The COVID-19 pandemic has been catapulted to the forefront of our collective concerns around the world, dominating the press and restricting our civil liberties on an unprecedented scale. With social distancing and stringent self-isolation measures now passing into its eighth week for the UK, Britons can only watch on from the confinements of their own homes as NHS staff have little choice but to walk headfirst into danger day after day.
Never before has the valour and honourable work of healthcare staff in the UK been so pertinent and widely praised. Not only has the general public clapped from their windows and front doors every Thursday to show their appreciation, but many have come up with innovative fundraisers – in part to make up for the rife underfunding the sector has suffered from in the past decade that has since materialized into a lack of staff and Personal Protective Equipment.
Even the Government appears to have made a dramatic U-turn. The Health Secretary, Matt Hancock, with one swipe of his pen, managed to write off all of the NHS’ debt. The 2020 Budget Plan rolled out the red carpet for additional NHS funding.
And although Hancock’s ‘care badge’ appeared little more than a slap in the face to the sector, the Home Office now considers those who have long been demonised as ‘low skilled’ as ‘essential key workers’.
One prominent Brexiteer MP, Steve Double, even addressed Parliament to lobby for reform in the immigration rules, claiming COVID-19 “is teaching us that many people that we consider to be low skilled, are actually pretty crucial to the smooth running of our country and are in fact recognized as key workers.” Later, Prime Minister Boris Johnson himself paid homage to the migrant doctors who saved his life when he himself wrestled with the virus.
Yet the wheels of the ‘hostile environment’ continue to churn without caution. Although Brexit seems but a faraway pipedream, the post-Brexit immigration plan still has the green light with the Home Secretary solidifying the plan to end Free Movement earlier this week.
What this means is that although coronavirus is predicted to linger with us for the next year or so, the Government will be pulling up the ladder to migrant talent as soon as January 2021.
The proposal was problematic even before COVID-19, particularly in healthcare where there is a national 44,000 nursing, 11,500 doctor and 122,000 care worker shortage. Yet how will the NHS and social care workforce fare when red tape drapes across talent pools?
One attempt to mitigate the inevitable shortfall is found in the newly unveiled NHS Visa, marketed at a visa discount and with a fast-track service. However, it is not so shiny and new: doctors and nurses, by virtue of being on the UK Shortage Occupation List, already benefit from a Skilled Worker Visa discount. In fact, the fee (£464) remains the same.
The only marginal difference to be found between the current rules and the future ones is that prospective migrant healthcare staff will actually need to pay more in order to come and work in the UK. This is because the Immigration Health Surcharge (IHS) is due to rise in October.

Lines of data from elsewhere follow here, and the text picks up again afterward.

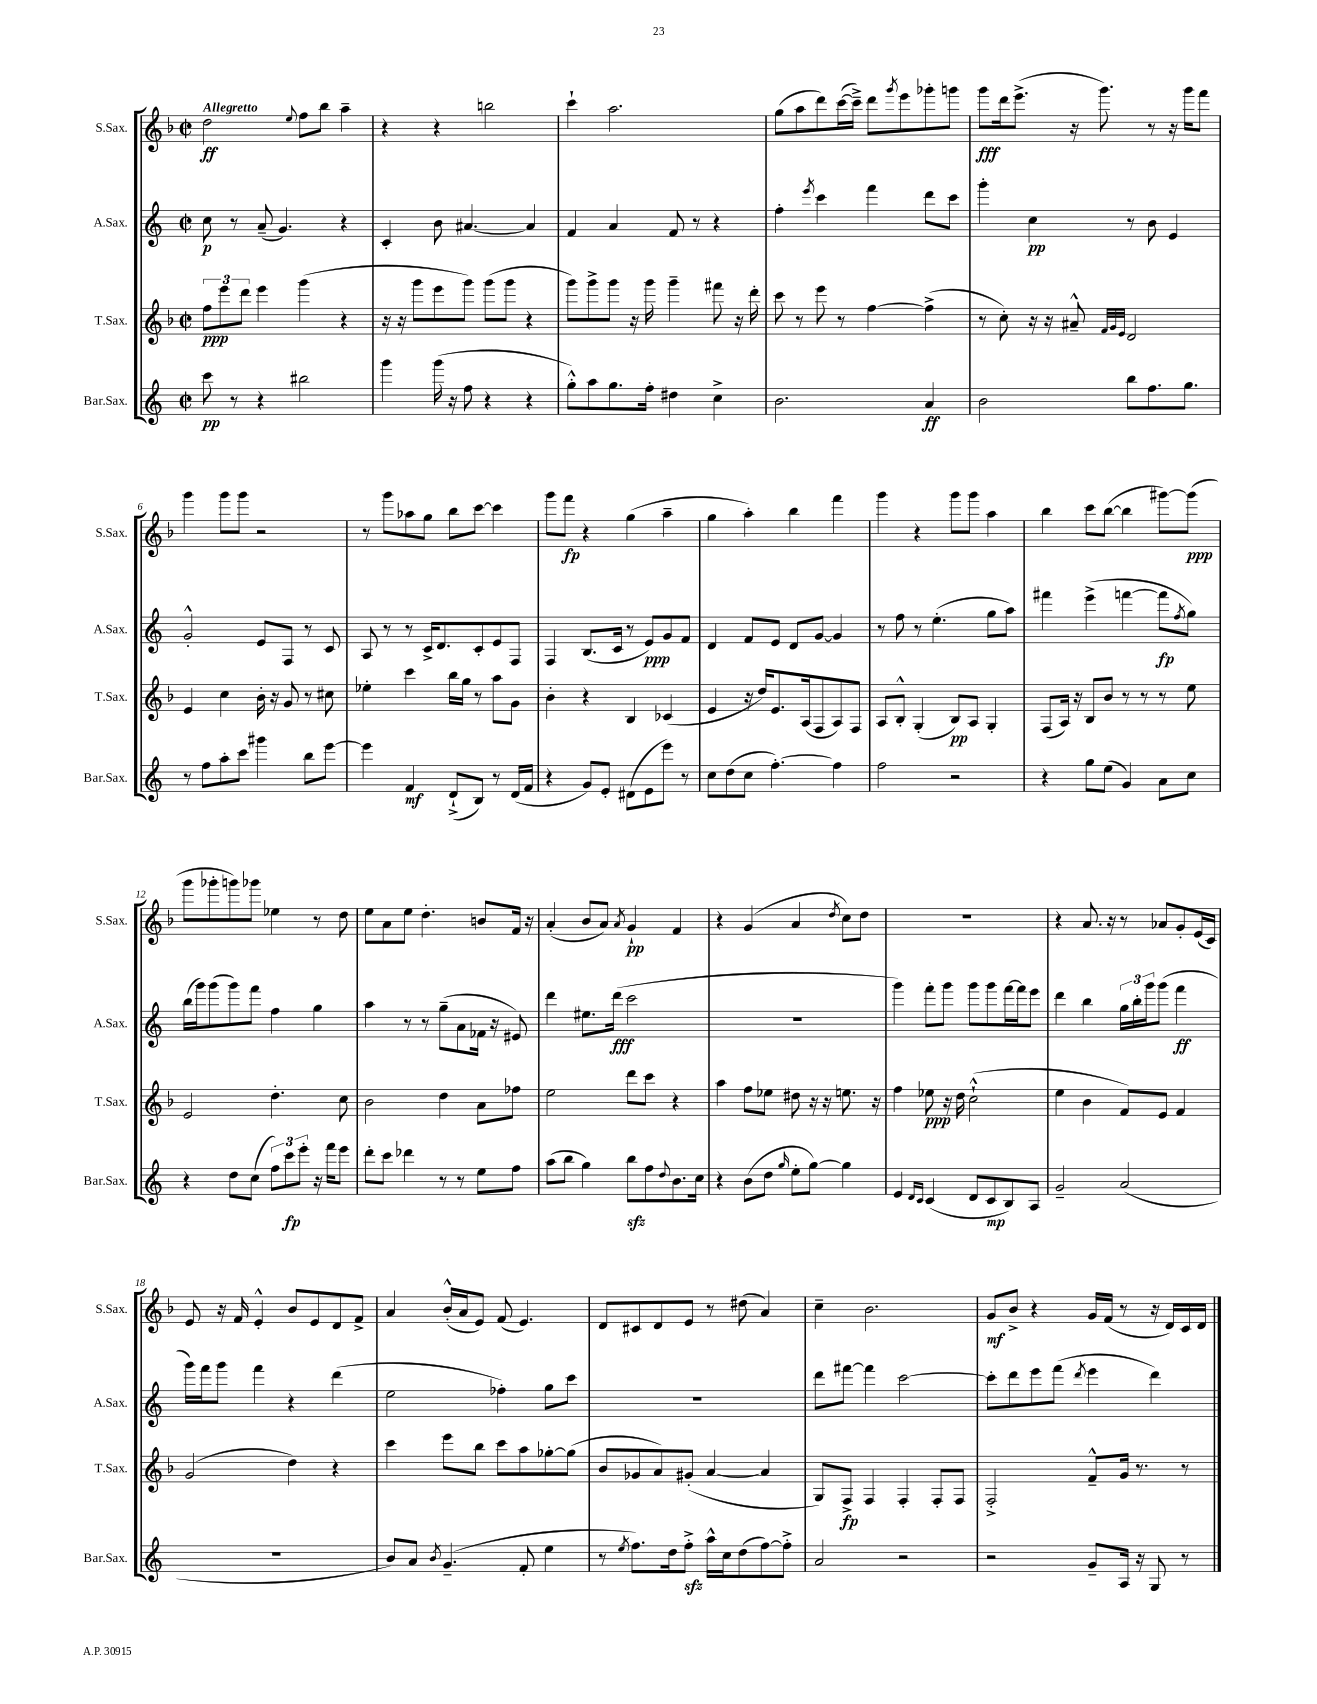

**kern	**kern	**kern	**kern
*staff4	*staff3	*staff2	*staff1
*clefG2	*clefG2	*clefG2	*clefG2
*k[]	*k[b-]	*k[]	*k[b-]
*M2/2	*M2/2	*M2/2	*M2/2
*met(c|)	*met(c|)	*met(c|)	*met(c|)
8ccc\	12ff\L	8cc\	2dd\
.	12eee\	.	.
8r	.	8r	.
.	12ddd\J	.	.
4r	4eee\	(8a~/	.
.	.	4.g/)	.
.	.	.	8qqee/
2bb#\	(4ggg\	.	8ff\L
.	.	.	8bb-\J
.	4r	4r	4aa~\
=	=	=	=
4ggg\	16r	4c'/	4r
.	16r	.	.
.	8ggg\L	.	.
(16ggg\	8eee\	8b\	4r
16r	.	.	.
8ff\	8ggg\J)	[4.a#/	.
4r	(8ggg\L	.	2bb\
.	8ggg\J	.	.
4r	4r	4a#/]	.
=	=	=	=
8gg'^^\L)	8ggg\L)	4f/	4ccc`\
8aa\	8ggg^\	.	.
8.gg\	8ggg\J	4a/	2.aa\
.	16r	.	.
16ff'\Jk	16ggg\	.	.
4dd#\	4ggg~\	8f/	.
.	.	8r	.
4cc^\	8fff#\	4r	.
.	16r	.	.
.	16ddd'\	.	.
=	=	=	=
2.b\	8ccc\	4ff'\	(8gg\L
.	8r	.	8aa\
.	.	8qeee/	.
.	8eee\	4ccc\	8ddd\)
.	8r	.	([16ccc\L
.	.	.	16ccc~^\]JJ)
.	[4ff\	4fff\	8ddd\L
.	.	.	8qggg/
.	.	.	8eee\
4a/	(4ff^\]	8ddd\L	8ggg-'\
.	.	8ccc\J	8ggg\J
=	=	=	=
2b\	8r	4ggg'\	8ggg\L
.	8cc'\)	.	16ddd\k
.	.	.	(8.eee^\J
.	16r	4cc\	.
.	16r	.	.
.	8a#~^^/	.	16r
.	.	.	8.ggg\)
.	32qqf/LLL	.	.
.	32qqg/	.	.
.	32qqe/JJJ	.	.
8bb\L	2d/	8r	.
8.ff\	.	8b\	8r
.	.	4e/	16r
8.gg\J	.	.	16ggg\LK
.	.	.	8fff\J
=	=	=	=
8r	4e/	2g'^^/	4ggg\
8ff\L	.	.	.
8aa'\	4cc\	.	8ggg\L
8ccc\J	.	.	8ggg\J
4ggg#\	16b-'\	8e/L	2r
.	16r	.	.
.	8g/	8F/J	.
8bb\L	8r	8r	.
[8eee\J	8cc#\	8c/	.
=	=	=	=
4eee\]	4ee-'\	8A/	8r
.	.	8r	8ggg\L
4f/	4ccc\	8r	8aa-\
.	.	16c^/LK	8gg\J
.	.	8.d/	.
(8d`^/L	16bb-\LL	.	8bb-\L
.	16gg\JJ	.	.
8B/J)	8r	8c'/	[8ccc\J
8r	8aa\L	8e/	4ccc\]
(16d/LL	8g\J	8F/J	.
16f/JJ	.	.	.
=	=	=	=
4r	4b-'\	4F/	8ggg\L
.	.	.	8fff\J
8g/L)	4r	(8.B/L	4r
8e'/J	.	.	.
.	.	16c/Jk	.
(8d#\L	4B-/	8r	(4gg\
8e\	.	8e/L)	.
8eee\J)	(4c-/	8g/	4aa~\
8r	.	8f/J	.
=	=	=	=
8cc\L	4e/	4d/	4gg\
(8dd\	.	.	.
8cc\J	16r	8f/L	4aa'\)
.	16dd/LK)	.	.
[4.ff'\)	8.e/	8e/J	.
.	.	8d/L	4bb-\
.	(16A/k	.	.
.	8F/	[8g/J	.
4ff\]	8A/)	4g/]	4fff\
.	8F/J	.	.
=	=	=	=
2ff\	8A/L	8r	4ggg\
.	8B-'^^/J	8ff\	.
.	(4G'/	8r	4r
.	.	(4.ee'\	.
2r	8B-/L)	.	8ggg\L
.	8A/J	.	8ggg\J
.	4G'/	8gg\L	4aa\
.	.	8aa\J)	.
=	=	=	=
4r	(8F/L	4fff#\	4bb-\
.	16A/Jk)	.	.
.	16r	.	.
8gg\L	8B-/L	(4eee^\	8ccc\L
(8ee\J	8b-/J	.	([8bb-\J
4g/)	8r	[4fff\	4bb-\]
.	8r	.	.
8a\L	8r	8fff\]L	[8ggg#\L)
.	.	8qff/	.
8cc\J	8ee\	8gg\J)	(8ggg#\]J
=	=	=	=
4r	2e/	(16bb\LL	8ggg\L
.	.	16ggg\J)	.
.	.	(8ggg\	8ggg-'\
8dd\L	.	8ggg\)	8ggg\)
(8cc\J	.	8fff\J	8ggg-\J
12ff\L)	4.dd'\	4ff\	4ee-\
12ccc\	.	.	.
12eee'\J	.	.	.
16r	.	4gg\	8r
16fff\LK	.	.	.
8eee\J	8cc\	.	8dd\
=	=	=	=
8ddd'\L	2b-\	4aa\	8ee\L
8ccc\J	.	.	8a\
4ddd-\	.	8r	8ee\J
.	.	8r	4.dd'\
8r	4dd\	(8gg~\L	.
8r	.	8a\	.
8ee\L	8a\L	16f-\Jk	8b/L
.	.	16r	.
8ff\J	8ff-\J	8e#/)	16f/Jk
.	.	.	16r
=	=	=	=
(8aa\L	2ee\	4ddd\	(4a'/
8bb\J	.	.	.
4gg\)	.	8.ee#\L	8b-/L
.	.	.	8a/J)
.	.	(16ddd\Jk	.
.	.	.	8qa/
8bb\L	8ddd\L	2ccc\	4g`/
8ff\	8ccc\J	.	.
8qqdd/	.	.	.
8.b\	4r	.	4f/
16cc\Jk	.	.	.
=	=	=	=
4r	4aa\	1r	4r
(8b\L	8ff\L	.	(4g/
8dd\J	8ee-\J	.	.
16qqgg/	.	.	.
8ee'\L	8dd#\	.	4a/
[8gg\J)	16r	.	.
.	16r	.	.
.	.	.	8qdd/
4gg\]	8.ee\	.	8cc\L)
.	.	.	8dd\J
.	16r	.	.
=	=	=	=
4e/	4ff\	4ggg\)	1r
16qqd/LL	.	.	.
16qqc/JJ	.	.	.
(4c/	8ee-\	8fff'\L	.
.	16r	8ggg\J	.
.	16dd\	.	.
8d/L	(2cc`^^\	8ggg\L	.
8c/	.	8ggg\	.
8B/)	.	[16fff\L	.
.	.	16fff\]J	.
8A/J	.	8eee\J	.
=	=	=	=
2g~/	4ee\	4ddd\	4r
.	4b-\	4bb\	8.a/
.	.	.	16r
(2a/	8f/L)	24gg\LL	8r
.	.	24bb'\	.
.	.	24ggg\J	.
.	8e/J	(8ggg\J	8a-/L
.	4f/	4fff\	8g'/
.	.	.	(16e/L
.	.	.	16c/JJ)
=	=	=	=
1r	(2g/	16ggg\LL)	8e/
.	.	16fff\J	.
.	.	8ggg\J	16r
.	.	.	16f/
.	.	4fff\	4e'^^/
.	4dd\)	4r	8b-/L
.	.	.	8e/
.	4r	(4ddd\	8d/
.	.	.	8f^/J
=	=	=	=
8b/L)	4ccc\	2ee\	4a/
8a/J	.	.	.
8qb/	.	.	.
(4.g~/	8eee\L	.	(16b-'^^/LL
.	.	.	16a/J
.	8bb-\J	.	8e/J)
.	8ccc\L	4ff-'\)	(8f/
8f'/	8aa\	.	4.e/)
4ee\	[8gg-'\	8gg\L	.
.	(8gg-\]J	8ccc\J	.
=	=	=	=
8r	8b-/L	1r	8d/L
8qee/	.	.	.
8.ff\L)	8g-/	.	8c#/
.	8a/)	.	8d/
16dd\k	.	.	.
8ff'^\J	(8g#'/J	.	8e/J
16aa^^\LL	[4a/	.	8r
16cc\J	.	.	.
(8dd\	.	.	(8dd#\
[8ff\)	4a/]	.	4a/)
8ff'^\]J	.	.	.
=	=	=	=
2a/	8G/L)	8ddd\L	4cc~\
.	8F^/J	[8fff#\J	.
.	4F/	4fff#\]	2.b-\
2r	4F'/	[2ccc\	.
.	8F'/L	.	.
.	8F/J	.	.
=	=	=	=
2r	2F'^/	8ccc'\]L	8g/L
.	.	8ddd\	8b-^/J
.	.	8eee\	4r
.	.	(8fff\J	.
.	.	8qddd/	.
8g~/L	8f~^^/L	4eee\	16g/LL
.	.	.	(16f/JJ
16A/Jk	16g/Jk	.	8r
16r	8.r	.	.
8G/	.	4ddd\)	16r
.	.	.	16d/LL)
8r	8r	.	16c/
.	.	.	16d/JJ
==	==	==	==
*-	*-	*-	*-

The IHS applies to all immigrants, not just healthcare staff. There are no discounts or fee waivers for large families or even children. As a result, since its inception in 2015, the Surcharge has been met with a barrage of criticism – not least of all because migrants already pay extortionate visa fees and contribute into the public purse through their taxes, but why should a doctor and nurse pay a levy to use the service that they uphold and work in?
Campaign groups in the health sector have long argued that NHS staff should at least be exempt from the charge, and that was when the fee was at a modest £200 per year. The fee has since doubled to £400, inflicting an average up-front cost of £2,000 to accompany a five-year visa.

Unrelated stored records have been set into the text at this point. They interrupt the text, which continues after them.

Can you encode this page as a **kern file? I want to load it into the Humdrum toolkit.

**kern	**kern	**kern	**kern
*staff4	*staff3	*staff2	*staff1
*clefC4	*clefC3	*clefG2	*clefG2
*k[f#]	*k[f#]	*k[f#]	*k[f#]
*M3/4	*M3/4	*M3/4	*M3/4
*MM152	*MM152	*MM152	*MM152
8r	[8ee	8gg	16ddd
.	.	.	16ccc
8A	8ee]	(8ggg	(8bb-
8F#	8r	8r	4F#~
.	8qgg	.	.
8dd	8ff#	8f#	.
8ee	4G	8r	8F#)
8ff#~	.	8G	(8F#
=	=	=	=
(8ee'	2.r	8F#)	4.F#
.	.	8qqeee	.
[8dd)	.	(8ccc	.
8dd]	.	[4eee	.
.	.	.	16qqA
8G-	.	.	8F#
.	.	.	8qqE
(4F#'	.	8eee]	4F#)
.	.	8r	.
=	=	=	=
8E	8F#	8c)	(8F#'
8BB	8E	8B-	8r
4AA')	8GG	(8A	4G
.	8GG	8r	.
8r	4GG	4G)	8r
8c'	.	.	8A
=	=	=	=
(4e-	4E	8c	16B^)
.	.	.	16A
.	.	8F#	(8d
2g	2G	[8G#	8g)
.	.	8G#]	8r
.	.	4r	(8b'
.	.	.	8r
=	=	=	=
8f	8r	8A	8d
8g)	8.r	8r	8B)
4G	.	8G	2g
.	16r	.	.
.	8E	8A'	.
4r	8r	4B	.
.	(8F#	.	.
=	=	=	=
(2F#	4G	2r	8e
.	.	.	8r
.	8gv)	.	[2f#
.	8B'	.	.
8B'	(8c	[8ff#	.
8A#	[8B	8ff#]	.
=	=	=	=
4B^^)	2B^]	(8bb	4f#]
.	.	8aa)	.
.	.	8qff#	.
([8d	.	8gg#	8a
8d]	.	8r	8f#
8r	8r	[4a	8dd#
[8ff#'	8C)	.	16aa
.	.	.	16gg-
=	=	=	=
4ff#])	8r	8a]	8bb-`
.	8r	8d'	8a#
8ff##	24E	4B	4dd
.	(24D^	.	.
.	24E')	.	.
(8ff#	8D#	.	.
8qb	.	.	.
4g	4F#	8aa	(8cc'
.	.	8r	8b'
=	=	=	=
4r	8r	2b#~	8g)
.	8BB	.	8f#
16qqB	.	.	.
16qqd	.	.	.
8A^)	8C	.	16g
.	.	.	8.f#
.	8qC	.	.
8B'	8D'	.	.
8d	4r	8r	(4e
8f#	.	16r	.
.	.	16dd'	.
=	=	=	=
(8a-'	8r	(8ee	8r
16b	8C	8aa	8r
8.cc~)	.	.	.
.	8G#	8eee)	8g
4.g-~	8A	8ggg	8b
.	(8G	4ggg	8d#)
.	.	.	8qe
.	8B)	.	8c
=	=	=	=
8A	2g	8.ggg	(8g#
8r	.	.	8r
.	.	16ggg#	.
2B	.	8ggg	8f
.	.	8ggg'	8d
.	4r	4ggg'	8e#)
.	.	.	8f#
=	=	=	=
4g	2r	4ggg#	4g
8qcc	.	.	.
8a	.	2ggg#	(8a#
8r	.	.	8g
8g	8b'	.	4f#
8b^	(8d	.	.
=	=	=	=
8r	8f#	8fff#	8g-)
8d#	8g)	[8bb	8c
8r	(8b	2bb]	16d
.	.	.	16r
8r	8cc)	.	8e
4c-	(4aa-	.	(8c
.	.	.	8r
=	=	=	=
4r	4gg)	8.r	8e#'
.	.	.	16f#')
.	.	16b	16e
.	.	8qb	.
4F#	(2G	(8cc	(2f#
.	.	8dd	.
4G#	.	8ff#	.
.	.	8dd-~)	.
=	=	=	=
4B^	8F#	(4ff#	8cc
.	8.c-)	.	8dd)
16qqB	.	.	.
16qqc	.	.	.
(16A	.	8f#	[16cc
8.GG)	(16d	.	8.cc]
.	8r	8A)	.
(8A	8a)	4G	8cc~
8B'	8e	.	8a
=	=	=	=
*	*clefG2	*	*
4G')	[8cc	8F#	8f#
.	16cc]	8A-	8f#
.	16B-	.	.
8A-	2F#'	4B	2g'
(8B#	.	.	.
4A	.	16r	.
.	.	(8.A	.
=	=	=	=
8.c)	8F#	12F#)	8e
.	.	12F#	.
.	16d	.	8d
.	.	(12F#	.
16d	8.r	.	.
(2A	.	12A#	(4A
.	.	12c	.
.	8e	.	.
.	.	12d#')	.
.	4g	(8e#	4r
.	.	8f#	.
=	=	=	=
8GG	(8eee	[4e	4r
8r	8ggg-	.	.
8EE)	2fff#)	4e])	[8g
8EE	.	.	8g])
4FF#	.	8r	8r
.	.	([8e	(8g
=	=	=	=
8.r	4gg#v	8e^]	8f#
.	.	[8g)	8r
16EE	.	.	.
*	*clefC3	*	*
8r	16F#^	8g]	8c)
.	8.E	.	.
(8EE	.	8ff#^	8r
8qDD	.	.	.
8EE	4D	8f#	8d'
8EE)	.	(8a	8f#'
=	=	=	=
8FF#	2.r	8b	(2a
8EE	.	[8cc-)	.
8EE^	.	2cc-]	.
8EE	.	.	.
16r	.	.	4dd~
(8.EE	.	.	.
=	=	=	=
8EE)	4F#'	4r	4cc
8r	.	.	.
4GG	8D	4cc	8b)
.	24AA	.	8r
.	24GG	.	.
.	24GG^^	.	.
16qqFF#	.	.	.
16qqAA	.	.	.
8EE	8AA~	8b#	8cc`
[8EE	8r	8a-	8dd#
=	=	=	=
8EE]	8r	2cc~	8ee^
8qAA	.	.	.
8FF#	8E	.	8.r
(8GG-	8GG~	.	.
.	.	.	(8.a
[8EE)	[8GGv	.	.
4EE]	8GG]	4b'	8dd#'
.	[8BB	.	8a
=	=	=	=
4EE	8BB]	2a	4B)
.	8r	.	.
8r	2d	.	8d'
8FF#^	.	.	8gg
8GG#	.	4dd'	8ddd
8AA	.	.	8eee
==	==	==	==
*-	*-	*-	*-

However, by the time EU nationals will also be met with immigration fees, they will need to cough up £3,125 to satisfy the IHS – and this fee will need to be renewed if they consider remaining in the country once their visa meets its expiry date.
It is no exaggeration that a family of four could easily expect to pay £10,000 to satisfy the Health Surcharge alone, no matter if they work in the NHS or elsewhere. And rather than axe the fee for NHS workers altogether, the UK Government will allow NHS staff to pay off the debt through regular deductions from their salary instead.
In other words, in a few months’ time, European healthcare professionals will no longer be able to breeze through border control free of charge in order to provide a helping hand to a sector that is already on its knees. Every single member of staff who originates from overseas will be financially indebted to the UK and burdened by exorbitant costs throughout their entire time in the country.
The question is, who would choose to work in the NHS, where low pay and little reward go hand in hand and where it costs a small fortune just to gain entry clearance?
Yet migrant carers aren’t even afforded the luxury of a dedicated visa route. In actuality, carers are kept clean out of the immigration rules and will be unable to score the 70 points needed for a Work Visa. Astoundingly, the Home Office envisions ‘care robots’ and automation stepping into the unfilled shoes of migrant staff next year, pledging £34m to the replacement model.
Even in the middle of a pandemic, it is clear that the UK Government refuses to budge and throw the NHS a real lifeline. At a time when the NHS and care workforce needs all the support and manpower it can get, the post-Brexit immigration plan creeps in to hit the final nail in the coffin.
Reform is desperately needed if the UK is to seriously consider the needs and demands of the country before a post-COVID-19 economic crisis sets in stone.